Discussion:
ipv4/ipv6 dual-stack configuration on OpenBSD6.0
tech-lists
2017-09-12 10:03:08 UTC
Permalink
Hello misc@,

I'm trying to find an *authoritative* walkthrough configuring an
OpenBSD-6.0 amd64 machine that currently runs fine as an ipv4 router for
my pppoe vdsl connection. The ipv4 network is a public /29. No NAT of
any description runs on this machine. There's two NICs, re0 which
connects to a vdsl modem and re1 which is the WAN and is directlt
connected to a switch, and pppoe0 controlling the connection.

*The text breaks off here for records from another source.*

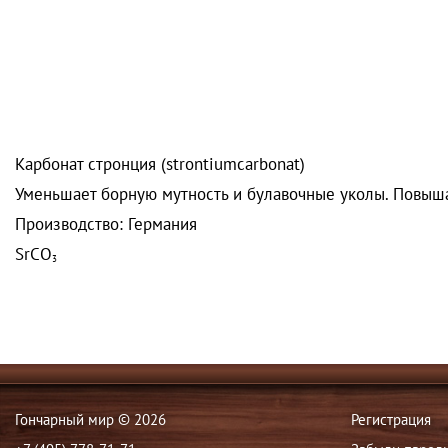
Карбонат стронция (strontiumcarbonat)
Уменьшает борную мутность и булавочные уколы. Повышае
Производство: Германия
SrCO
3
Гончарный мир © 2026
Регистрация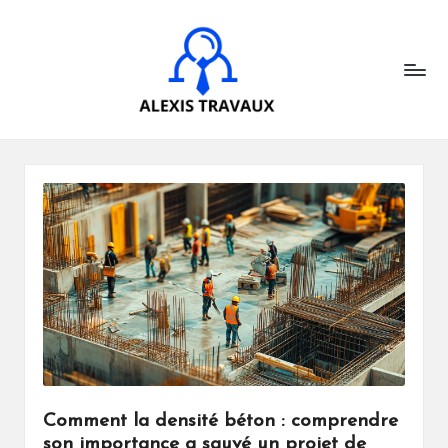
A
Skip
to
l
content
e
x
is
t
r
a
v
a
u
x
Comment la densité béton : comprendre
son importance a sauvé un projet de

I have a /64 for the WAN and a /48 for the LAN requesting ipv6
delegation. This is native IPv6. I think I'll need dhcpv6 to hand out
ipv6 addresses?

I'm looking for something like this:

https://www.openbsd.org/faq/faq6.html#Setup

but for ipv6 configs (ideally ipv4/6 dual stack). So far, searching has
turned up bits and pieces but some of it is old, there's differences
between versions, need something ideally specific to OpenBSD 6.0 so that
I'm confident it's setup right for this version.

any ideas?

thanks,
--
J.
Stuart Henderson
2017-09-13 11:06:37 UTC
Permalink
Post by tech-lists
I'm trying to find an *authoritative* walkthrough configuring an
OpenBSD-6.0 amd64 machine that currently runs fine as an ipv4 router for
my pppoe vdsl connection. The ipv4 network is a public /29. No NAT of
any description runs on this machine. There's two NICs, re0 which
connects to a vdsl modem and re1 which is the WAN and is directlt
connected to a switch, and pppoe0 controlling the connection.
I have a /64 for the WAN and a /48 for the LAN requesting ipv6
delegation. This is native IPv6. I think I'll need dhcpv6 to hand out
ipv6 addresses?
https://www.openbsd.org/faq/faq6.html#Setup
but for ipv6 configs (ideally ipv4/6 dual stack). So far, searching has
turned up bits and pieces but some of it is old, there's differences
between versions, need something ideally specific to OpenBSD 6.0 so that
I'm confident it's setup right for this version.
any ideas?
thanks,
On the gateway, pkg_add dhcpcd and see the pkg-readme. You'll most
likely want to hand addresses to clients via SLAAC (stateless address
autoconfiguration), this is done by running rtadvd on the gateway.